[Start of Attachment]

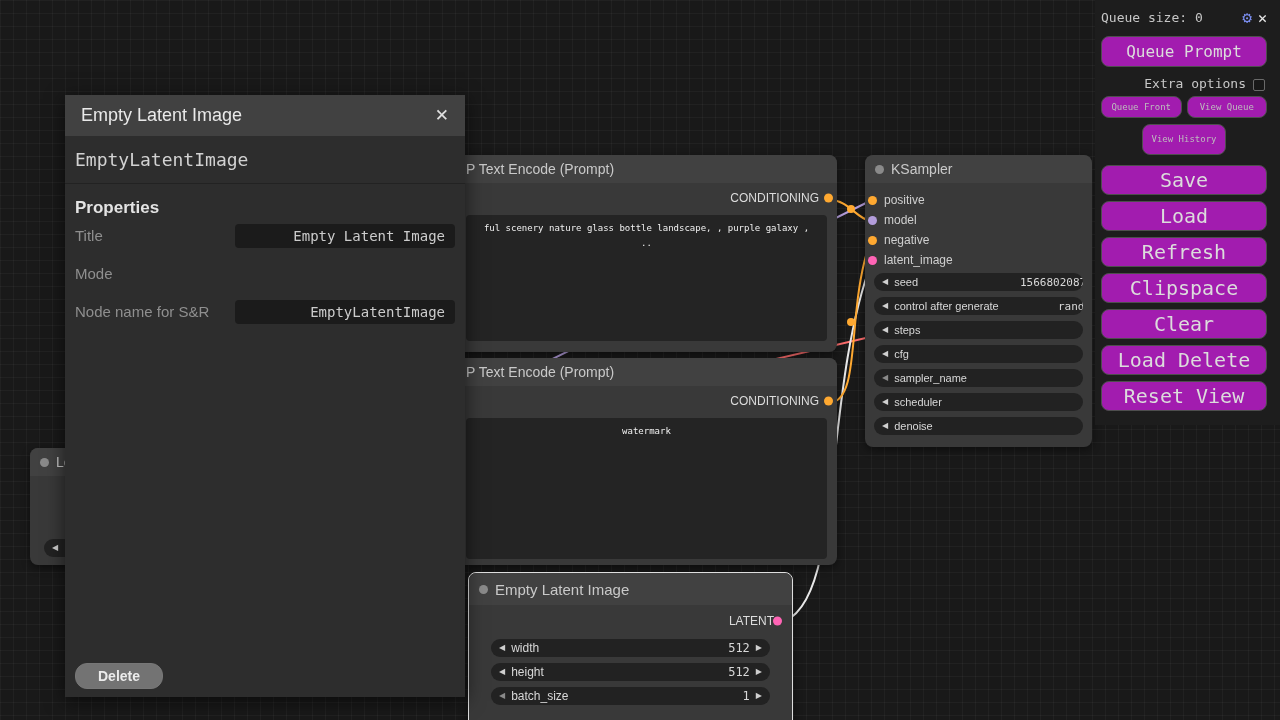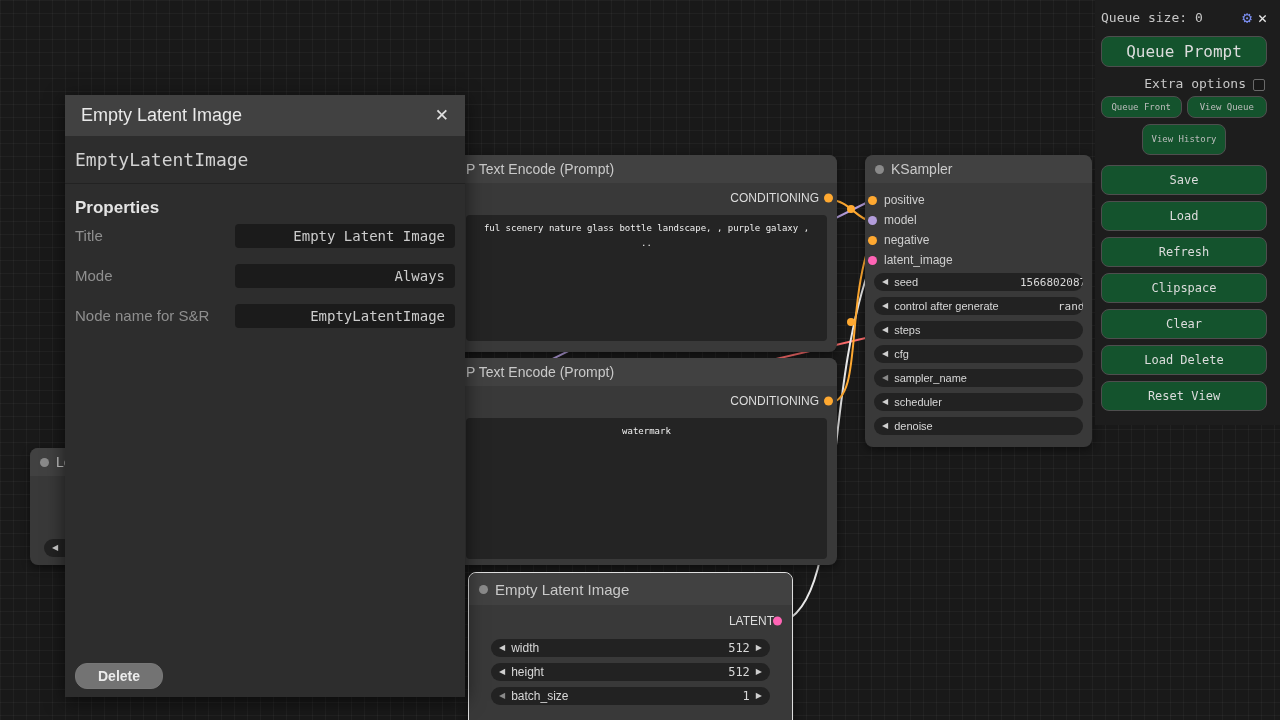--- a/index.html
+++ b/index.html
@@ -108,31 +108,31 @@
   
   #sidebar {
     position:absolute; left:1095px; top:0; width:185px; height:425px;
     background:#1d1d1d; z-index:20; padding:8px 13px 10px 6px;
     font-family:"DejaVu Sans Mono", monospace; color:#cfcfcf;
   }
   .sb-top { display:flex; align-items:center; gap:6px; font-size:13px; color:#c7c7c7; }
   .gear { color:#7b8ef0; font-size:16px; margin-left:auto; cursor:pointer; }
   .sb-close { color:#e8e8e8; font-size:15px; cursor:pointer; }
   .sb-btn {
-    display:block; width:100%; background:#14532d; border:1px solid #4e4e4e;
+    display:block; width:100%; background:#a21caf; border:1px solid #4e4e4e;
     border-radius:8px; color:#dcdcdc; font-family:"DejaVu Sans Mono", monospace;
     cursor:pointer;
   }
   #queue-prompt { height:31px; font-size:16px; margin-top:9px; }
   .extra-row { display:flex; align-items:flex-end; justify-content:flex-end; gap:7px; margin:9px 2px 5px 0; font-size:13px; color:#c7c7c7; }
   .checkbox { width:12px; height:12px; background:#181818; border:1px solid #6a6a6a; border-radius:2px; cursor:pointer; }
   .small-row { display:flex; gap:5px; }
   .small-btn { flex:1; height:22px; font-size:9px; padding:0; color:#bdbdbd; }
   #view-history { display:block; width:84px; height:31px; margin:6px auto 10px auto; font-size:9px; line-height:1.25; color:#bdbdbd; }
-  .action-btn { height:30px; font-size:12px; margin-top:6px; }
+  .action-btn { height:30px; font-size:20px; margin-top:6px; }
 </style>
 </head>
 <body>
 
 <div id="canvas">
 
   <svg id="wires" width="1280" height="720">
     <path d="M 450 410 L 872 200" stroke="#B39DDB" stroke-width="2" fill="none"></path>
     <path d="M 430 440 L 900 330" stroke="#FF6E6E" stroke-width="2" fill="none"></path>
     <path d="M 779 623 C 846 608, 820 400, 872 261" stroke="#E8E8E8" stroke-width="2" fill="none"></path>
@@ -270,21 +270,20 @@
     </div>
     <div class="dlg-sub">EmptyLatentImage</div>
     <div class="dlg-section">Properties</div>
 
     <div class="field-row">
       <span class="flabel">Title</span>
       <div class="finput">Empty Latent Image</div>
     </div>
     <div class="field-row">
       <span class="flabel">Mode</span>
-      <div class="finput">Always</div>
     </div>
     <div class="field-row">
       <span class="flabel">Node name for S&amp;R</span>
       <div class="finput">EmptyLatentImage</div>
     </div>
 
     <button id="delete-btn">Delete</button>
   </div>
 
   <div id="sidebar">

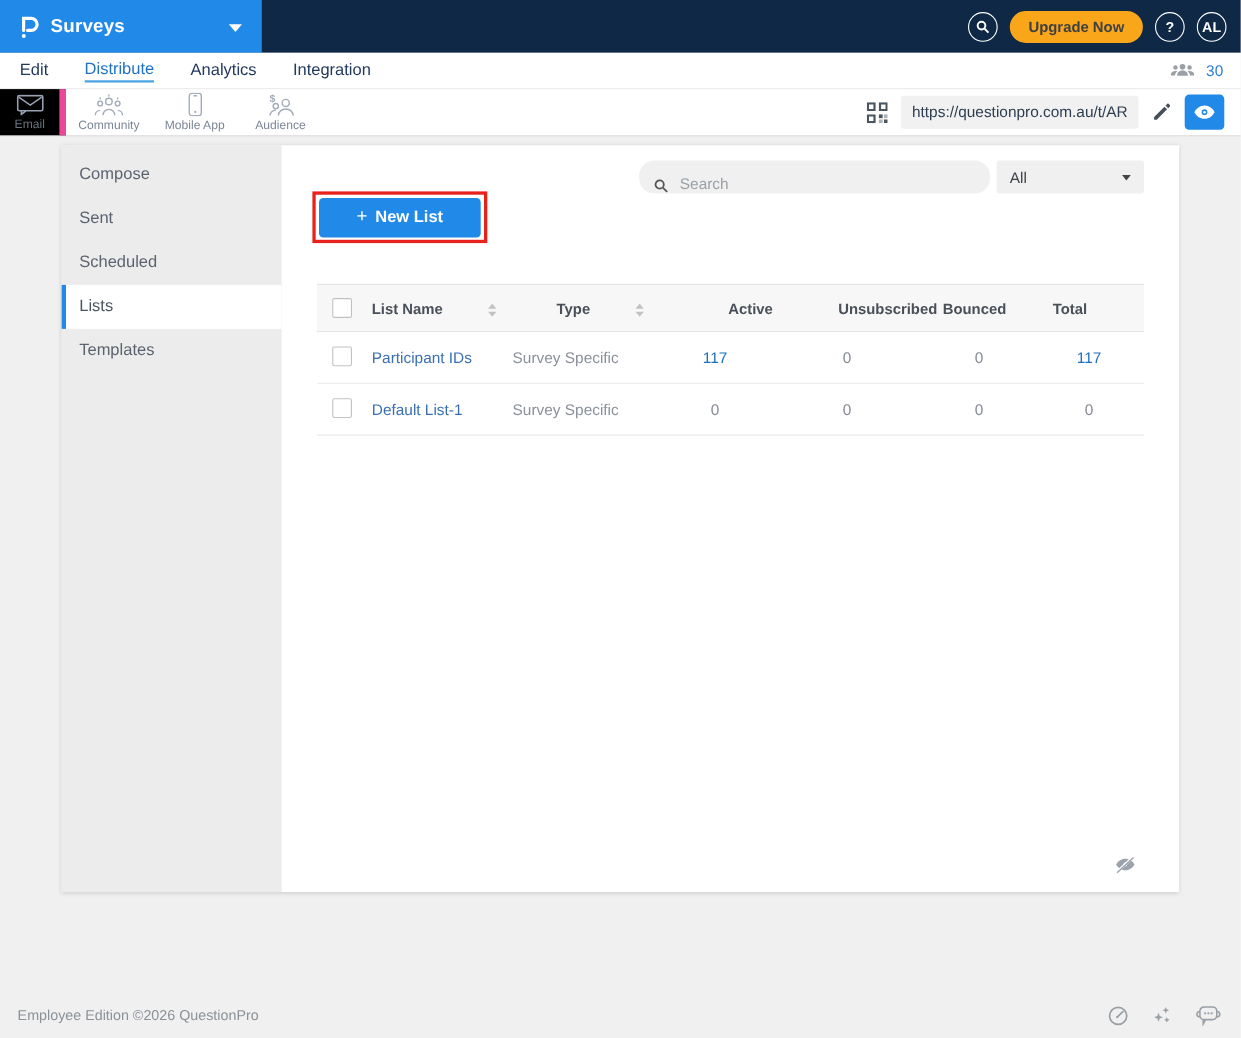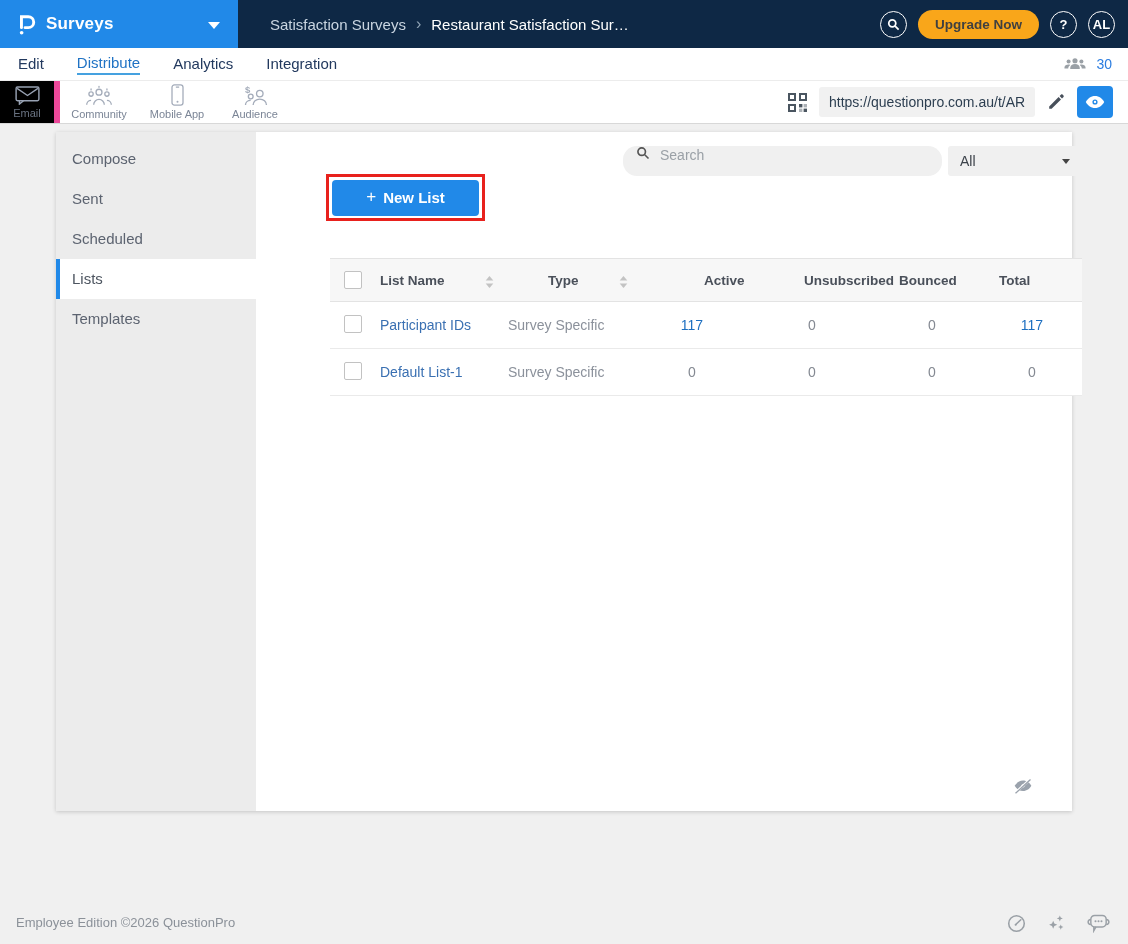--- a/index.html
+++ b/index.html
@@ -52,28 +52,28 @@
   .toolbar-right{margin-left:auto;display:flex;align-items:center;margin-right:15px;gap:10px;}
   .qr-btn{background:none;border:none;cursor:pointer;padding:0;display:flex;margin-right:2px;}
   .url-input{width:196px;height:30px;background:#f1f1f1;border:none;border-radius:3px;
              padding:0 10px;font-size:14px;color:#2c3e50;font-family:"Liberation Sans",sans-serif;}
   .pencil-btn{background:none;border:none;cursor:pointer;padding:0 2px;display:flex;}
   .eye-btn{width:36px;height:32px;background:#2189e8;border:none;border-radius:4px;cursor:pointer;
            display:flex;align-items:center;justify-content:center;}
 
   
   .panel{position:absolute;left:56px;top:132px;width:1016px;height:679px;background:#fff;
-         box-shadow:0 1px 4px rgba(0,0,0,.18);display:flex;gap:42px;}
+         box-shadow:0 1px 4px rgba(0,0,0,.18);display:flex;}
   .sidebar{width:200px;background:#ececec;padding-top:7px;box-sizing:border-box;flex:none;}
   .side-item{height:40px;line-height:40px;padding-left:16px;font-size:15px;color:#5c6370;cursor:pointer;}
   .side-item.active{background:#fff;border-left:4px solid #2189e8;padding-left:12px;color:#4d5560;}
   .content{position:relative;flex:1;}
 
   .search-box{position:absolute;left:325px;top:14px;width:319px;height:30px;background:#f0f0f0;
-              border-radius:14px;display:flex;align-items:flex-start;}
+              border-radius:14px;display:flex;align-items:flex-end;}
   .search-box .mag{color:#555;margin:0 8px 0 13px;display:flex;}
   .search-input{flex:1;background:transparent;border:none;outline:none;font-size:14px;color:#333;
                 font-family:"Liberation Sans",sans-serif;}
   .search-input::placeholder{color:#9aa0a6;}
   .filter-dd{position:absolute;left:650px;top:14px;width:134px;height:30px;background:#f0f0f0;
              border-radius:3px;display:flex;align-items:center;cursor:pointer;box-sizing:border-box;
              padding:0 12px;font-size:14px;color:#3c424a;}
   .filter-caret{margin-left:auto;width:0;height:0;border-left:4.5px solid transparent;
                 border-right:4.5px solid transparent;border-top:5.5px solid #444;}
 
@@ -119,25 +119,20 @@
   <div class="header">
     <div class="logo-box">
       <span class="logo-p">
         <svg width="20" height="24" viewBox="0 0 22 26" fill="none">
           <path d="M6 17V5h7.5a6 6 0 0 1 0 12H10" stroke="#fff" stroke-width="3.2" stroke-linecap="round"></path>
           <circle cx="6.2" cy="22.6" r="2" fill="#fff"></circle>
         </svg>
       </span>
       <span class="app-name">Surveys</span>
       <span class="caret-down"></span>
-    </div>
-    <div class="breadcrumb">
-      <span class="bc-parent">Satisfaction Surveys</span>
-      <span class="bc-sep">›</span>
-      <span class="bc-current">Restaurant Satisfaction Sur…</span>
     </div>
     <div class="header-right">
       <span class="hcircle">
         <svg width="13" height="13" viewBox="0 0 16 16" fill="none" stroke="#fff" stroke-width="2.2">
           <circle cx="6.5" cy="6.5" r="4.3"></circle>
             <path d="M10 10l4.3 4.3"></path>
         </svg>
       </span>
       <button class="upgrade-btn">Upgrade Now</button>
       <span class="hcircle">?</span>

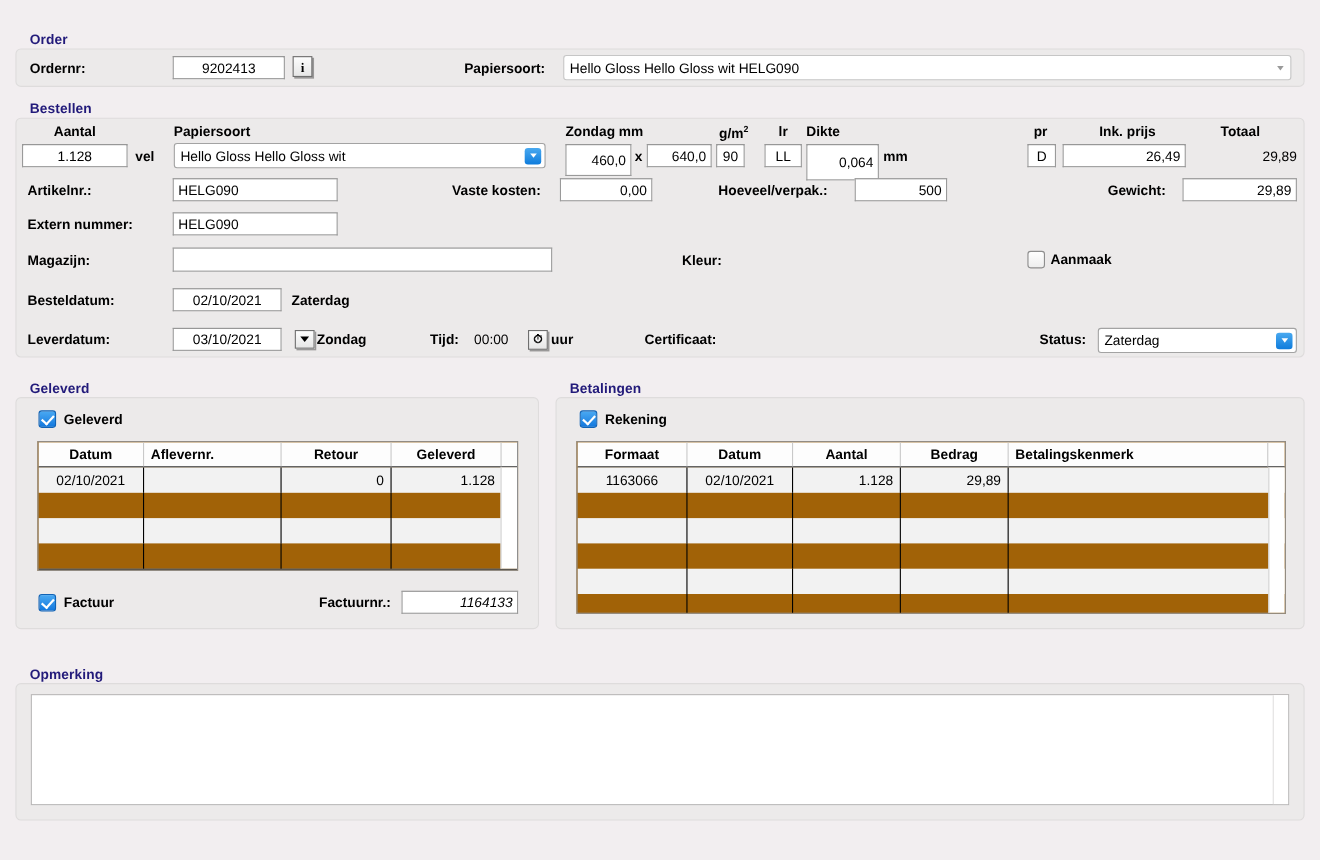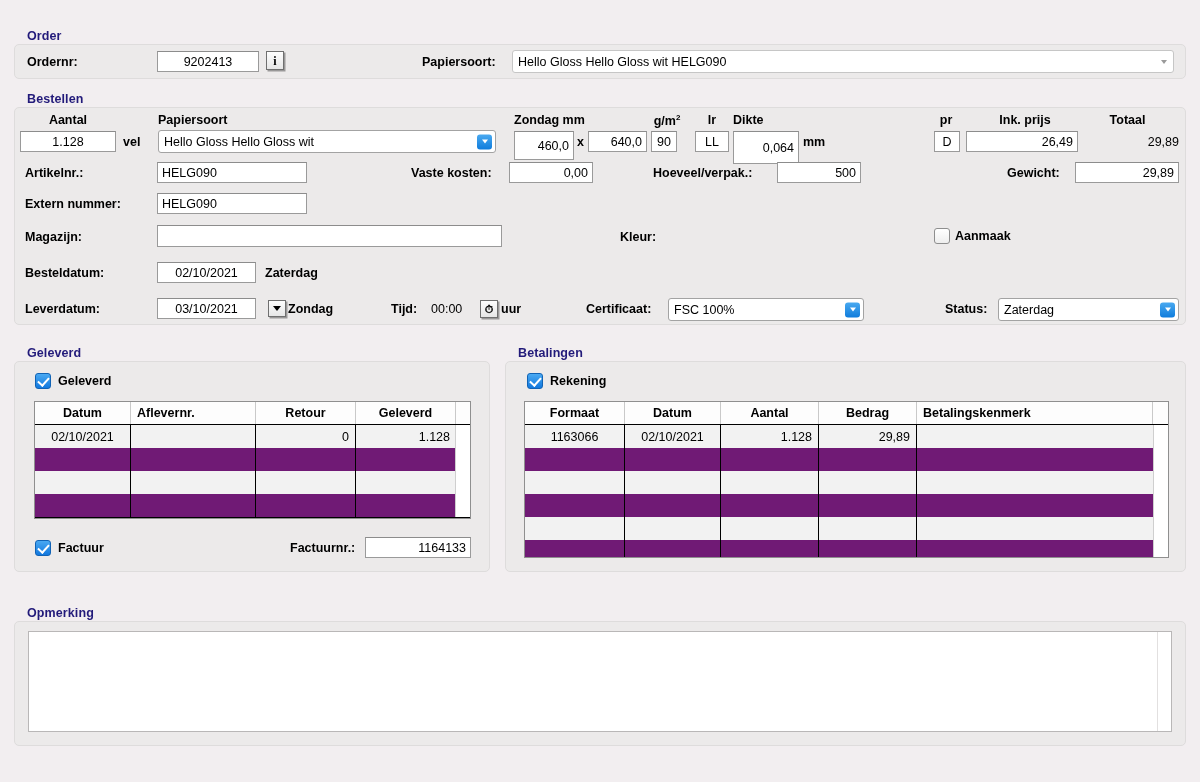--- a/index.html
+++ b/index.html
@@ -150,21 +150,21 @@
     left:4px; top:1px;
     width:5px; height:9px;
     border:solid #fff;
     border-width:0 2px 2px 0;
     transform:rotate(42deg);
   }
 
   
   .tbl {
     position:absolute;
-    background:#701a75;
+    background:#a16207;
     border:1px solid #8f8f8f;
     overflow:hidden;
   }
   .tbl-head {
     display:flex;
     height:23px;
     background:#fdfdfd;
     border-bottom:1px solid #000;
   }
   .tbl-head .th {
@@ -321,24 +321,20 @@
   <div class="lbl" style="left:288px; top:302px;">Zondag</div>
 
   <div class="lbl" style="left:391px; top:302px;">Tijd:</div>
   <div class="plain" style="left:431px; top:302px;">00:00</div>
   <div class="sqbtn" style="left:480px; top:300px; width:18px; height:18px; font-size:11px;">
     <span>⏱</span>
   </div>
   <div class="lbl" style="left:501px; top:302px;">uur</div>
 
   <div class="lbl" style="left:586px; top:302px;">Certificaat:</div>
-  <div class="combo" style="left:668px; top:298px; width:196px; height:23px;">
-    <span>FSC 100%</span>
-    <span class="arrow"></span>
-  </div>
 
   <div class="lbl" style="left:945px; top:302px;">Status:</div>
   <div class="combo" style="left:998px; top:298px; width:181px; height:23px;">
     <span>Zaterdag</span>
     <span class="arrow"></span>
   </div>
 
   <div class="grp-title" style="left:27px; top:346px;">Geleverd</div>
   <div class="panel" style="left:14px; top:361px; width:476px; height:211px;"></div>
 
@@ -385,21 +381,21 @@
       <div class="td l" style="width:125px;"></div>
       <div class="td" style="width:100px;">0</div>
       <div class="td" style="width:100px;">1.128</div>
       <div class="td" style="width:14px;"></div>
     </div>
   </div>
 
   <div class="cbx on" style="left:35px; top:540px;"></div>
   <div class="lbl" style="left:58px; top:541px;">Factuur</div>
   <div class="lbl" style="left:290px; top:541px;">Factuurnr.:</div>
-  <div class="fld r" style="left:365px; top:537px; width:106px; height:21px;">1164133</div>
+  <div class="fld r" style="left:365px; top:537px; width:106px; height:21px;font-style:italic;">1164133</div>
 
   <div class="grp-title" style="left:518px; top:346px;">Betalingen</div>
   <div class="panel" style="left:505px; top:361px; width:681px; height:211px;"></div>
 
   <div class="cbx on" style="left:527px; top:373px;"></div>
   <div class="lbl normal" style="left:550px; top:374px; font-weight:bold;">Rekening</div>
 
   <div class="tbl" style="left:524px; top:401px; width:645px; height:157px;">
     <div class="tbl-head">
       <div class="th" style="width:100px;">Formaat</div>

[End of Attachment]

A single number is the answer here: how many lines of the material contain the string "viewBox"?

Finished task: 2